While the relationship between interest rates and prices is strongest for government bonds, high quality corporate bonds, commonly referred to as investment grade, also tend to have a strong correlation with prevailing interest rates.
Smaller companies that issue debt, and/or those deemed to be at higher risk of default, are found in what is known as the high-yield segment of the bond market. These bonds are also referred to as junk or sub-investment grade.
Bonds in this segment may often appear to be much less sensitive to interest rates; specific factors to individual high-yield issuers can dominate.
Higher risk, higher yield
If a company already has an elevated level of existing debt then it may be viewed as being at higher risk of default. Accordingly, such a company may have to offer investors more attractive yields to compensate for the increased level of risk.
There are a wide range of yields offered on the debt of high-yield issuers. Insurance business KIRS recently issued five-year sterling denominated bonds at around 8.4%. A week earlier, leisure firm Center Parcs was able to issue a five-year sterling bond at just 4.25%.

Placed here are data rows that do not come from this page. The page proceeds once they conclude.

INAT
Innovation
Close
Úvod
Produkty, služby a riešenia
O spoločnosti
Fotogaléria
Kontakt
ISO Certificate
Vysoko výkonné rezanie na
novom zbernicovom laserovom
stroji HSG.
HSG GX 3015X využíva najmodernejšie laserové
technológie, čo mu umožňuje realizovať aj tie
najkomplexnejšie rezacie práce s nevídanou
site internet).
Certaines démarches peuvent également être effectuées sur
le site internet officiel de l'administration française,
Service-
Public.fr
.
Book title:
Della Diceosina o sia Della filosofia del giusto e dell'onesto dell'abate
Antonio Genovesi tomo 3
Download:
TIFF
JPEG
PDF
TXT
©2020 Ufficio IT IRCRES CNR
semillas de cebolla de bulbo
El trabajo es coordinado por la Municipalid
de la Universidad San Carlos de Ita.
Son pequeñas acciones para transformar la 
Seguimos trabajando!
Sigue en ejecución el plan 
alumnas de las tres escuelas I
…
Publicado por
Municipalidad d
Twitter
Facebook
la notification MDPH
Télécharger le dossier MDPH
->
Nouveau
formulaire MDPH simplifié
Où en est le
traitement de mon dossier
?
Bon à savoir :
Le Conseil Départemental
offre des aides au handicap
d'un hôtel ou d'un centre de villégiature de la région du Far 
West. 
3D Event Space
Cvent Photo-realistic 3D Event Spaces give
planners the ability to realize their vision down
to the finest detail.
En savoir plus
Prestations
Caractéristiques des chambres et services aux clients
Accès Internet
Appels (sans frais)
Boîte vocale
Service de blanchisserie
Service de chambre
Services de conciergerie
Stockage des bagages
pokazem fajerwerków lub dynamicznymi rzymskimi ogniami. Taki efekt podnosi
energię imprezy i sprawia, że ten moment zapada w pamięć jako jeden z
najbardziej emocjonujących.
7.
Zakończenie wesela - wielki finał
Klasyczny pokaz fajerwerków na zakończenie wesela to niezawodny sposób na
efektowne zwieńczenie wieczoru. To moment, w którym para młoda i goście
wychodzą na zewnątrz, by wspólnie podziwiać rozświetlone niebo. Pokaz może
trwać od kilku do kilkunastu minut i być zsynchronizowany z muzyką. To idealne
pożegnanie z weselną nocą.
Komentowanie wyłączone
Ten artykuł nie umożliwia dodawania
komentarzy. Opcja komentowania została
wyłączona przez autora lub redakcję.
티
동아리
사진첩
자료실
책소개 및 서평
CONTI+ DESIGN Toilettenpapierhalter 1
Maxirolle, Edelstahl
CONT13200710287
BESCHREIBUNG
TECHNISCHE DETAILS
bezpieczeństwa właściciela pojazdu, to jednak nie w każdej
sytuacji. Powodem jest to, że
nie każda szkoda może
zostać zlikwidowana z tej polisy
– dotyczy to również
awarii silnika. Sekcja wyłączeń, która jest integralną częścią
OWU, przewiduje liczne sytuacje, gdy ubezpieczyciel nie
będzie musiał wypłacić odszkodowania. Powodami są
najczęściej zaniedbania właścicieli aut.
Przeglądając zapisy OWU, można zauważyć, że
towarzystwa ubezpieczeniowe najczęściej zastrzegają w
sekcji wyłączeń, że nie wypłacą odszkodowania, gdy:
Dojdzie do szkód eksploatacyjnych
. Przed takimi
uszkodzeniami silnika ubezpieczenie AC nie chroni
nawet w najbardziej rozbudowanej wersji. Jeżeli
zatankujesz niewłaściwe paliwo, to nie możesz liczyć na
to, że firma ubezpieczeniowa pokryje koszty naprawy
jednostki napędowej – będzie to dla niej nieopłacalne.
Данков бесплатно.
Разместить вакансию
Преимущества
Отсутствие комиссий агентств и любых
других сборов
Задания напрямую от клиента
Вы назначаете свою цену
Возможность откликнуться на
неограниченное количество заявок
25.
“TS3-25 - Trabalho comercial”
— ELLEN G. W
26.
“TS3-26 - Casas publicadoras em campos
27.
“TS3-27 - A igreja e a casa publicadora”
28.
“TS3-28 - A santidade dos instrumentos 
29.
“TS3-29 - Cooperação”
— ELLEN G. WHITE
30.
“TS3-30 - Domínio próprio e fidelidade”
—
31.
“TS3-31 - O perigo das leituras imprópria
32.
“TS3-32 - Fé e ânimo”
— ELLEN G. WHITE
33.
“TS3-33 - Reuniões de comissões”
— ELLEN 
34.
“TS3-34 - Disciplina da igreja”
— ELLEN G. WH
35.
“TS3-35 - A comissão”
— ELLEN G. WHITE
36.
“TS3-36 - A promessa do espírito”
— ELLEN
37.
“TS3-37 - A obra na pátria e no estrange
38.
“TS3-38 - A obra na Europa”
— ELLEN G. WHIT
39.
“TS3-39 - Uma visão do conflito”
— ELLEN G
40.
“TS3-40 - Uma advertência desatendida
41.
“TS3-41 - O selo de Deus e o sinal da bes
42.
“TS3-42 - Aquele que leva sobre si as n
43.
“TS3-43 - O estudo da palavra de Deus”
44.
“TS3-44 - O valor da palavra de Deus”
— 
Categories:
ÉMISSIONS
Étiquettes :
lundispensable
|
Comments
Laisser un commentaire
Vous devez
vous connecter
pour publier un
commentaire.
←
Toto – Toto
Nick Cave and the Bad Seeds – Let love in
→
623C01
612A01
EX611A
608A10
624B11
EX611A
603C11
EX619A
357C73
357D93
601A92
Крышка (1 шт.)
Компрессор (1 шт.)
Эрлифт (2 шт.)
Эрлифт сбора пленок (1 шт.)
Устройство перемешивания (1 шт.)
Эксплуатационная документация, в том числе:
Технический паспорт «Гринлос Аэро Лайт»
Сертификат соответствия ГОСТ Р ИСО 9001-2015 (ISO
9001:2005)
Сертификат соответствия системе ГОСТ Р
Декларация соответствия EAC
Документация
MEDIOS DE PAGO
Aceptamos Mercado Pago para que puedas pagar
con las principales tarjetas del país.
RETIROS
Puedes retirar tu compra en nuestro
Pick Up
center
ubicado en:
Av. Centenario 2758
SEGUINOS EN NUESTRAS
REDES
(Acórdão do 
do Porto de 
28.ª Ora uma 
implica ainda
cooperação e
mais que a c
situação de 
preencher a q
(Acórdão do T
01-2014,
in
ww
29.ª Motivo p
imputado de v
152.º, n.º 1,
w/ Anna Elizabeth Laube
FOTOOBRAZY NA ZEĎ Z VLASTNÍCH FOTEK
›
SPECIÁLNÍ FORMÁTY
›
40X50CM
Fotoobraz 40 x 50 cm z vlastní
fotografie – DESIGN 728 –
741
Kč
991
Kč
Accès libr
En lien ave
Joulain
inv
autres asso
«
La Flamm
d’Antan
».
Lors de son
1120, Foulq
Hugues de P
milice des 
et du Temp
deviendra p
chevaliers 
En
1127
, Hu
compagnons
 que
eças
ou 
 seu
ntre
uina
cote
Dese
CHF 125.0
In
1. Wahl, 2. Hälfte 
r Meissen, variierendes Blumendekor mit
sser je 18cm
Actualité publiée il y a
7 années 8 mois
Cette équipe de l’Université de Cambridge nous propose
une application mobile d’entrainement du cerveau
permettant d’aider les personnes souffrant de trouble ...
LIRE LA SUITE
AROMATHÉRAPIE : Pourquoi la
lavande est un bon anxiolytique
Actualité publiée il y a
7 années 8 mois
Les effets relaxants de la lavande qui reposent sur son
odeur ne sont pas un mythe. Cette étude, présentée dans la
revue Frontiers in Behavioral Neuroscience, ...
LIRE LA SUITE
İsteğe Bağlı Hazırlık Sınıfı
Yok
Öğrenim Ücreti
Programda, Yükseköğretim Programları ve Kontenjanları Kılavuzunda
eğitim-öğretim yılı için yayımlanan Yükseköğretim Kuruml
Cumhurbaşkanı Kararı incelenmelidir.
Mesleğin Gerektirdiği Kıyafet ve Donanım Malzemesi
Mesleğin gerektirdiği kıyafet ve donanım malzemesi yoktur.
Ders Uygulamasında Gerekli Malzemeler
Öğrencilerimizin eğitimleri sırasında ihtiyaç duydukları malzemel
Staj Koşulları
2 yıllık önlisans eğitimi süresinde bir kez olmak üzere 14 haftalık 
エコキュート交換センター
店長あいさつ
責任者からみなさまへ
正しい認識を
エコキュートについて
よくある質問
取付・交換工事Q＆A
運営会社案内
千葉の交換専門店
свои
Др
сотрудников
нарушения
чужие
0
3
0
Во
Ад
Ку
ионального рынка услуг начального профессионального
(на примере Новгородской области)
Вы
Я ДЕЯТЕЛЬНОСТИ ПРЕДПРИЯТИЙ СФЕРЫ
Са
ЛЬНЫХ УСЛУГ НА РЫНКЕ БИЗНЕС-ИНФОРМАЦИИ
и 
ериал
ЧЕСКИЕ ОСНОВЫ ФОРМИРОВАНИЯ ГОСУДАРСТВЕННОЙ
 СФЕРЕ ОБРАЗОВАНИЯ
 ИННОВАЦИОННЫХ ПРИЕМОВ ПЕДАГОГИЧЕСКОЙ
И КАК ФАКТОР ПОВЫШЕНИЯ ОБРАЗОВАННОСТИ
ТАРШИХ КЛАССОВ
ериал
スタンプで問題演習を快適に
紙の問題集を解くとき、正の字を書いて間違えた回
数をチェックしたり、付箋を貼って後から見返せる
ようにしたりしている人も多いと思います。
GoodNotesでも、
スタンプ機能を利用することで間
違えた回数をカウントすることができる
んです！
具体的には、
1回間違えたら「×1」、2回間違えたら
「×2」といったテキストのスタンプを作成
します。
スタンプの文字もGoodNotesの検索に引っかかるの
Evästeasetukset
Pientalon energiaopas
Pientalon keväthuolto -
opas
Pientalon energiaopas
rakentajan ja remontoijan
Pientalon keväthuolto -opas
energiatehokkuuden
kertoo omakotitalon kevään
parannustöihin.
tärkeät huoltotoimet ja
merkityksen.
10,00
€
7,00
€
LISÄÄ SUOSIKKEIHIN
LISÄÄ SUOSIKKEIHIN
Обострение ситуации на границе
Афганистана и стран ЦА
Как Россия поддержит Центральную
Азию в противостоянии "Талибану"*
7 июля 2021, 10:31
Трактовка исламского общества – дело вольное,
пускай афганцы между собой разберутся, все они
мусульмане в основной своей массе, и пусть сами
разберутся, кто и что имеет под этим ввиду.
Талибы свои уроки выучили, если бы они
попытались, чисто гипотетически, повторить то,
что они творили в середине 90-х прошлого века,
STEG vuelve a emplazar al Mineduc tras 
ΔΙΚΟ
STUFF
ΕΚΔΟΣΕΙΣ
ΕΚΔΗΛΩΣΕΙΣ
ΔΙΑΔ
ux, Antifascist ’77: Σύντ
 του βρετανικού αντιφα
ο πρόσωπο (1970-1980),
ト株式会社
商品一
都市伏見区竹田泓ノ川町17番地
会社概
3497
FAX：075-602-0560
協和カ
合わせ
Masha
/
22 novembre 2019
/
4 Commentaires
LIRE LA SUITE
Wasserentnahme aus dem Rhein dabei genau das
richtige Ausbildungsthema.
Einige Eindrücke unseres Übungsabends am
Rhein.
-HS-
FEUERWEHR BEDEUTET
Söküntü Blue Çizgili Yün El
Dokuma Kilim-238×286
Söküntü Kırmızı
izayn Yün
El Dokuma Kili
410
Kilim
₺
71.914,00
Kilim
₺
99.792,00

Although also classified as a high-yield issuer, Center Parcs is among those that have benefited significantly from the ultra-low interest rate environment. When it issued debt in early 2012, it paid investors a yield of 11.6%. During the past five years, the interest rate bill on the new debt it issues to investors has therefore fallen by over 60%!
An era of lower yields
Overall, lower yields on government bonds have pushed down yields in all corners of the bond market. Faced with ultra-low yields from the highest quality bonds, investors will compete fiercely to secure the best deals elsewhere.
Ultimately, this competition serves to drive down yields in even the higher yielding segments of bond markets. For instance, given the inverse relationship between yield and price, US high yield bonds have risen in value by around 34% over the past five years.
Yields to rise?
Perhaps though, it´s time for investors to tread more carefully in bonds. Although official interest rates are still very low, the US Federal Reserve is already well advanced into its interest rate tightening cycle.
The other major global central banks will eventually follow suit and yields across the corporate segments of bond markets will ultimately rise as well. When that happens, bond prices will fall.
While there has been a significant rally in bond values over recent years, there is also scope for a hefty sell-off.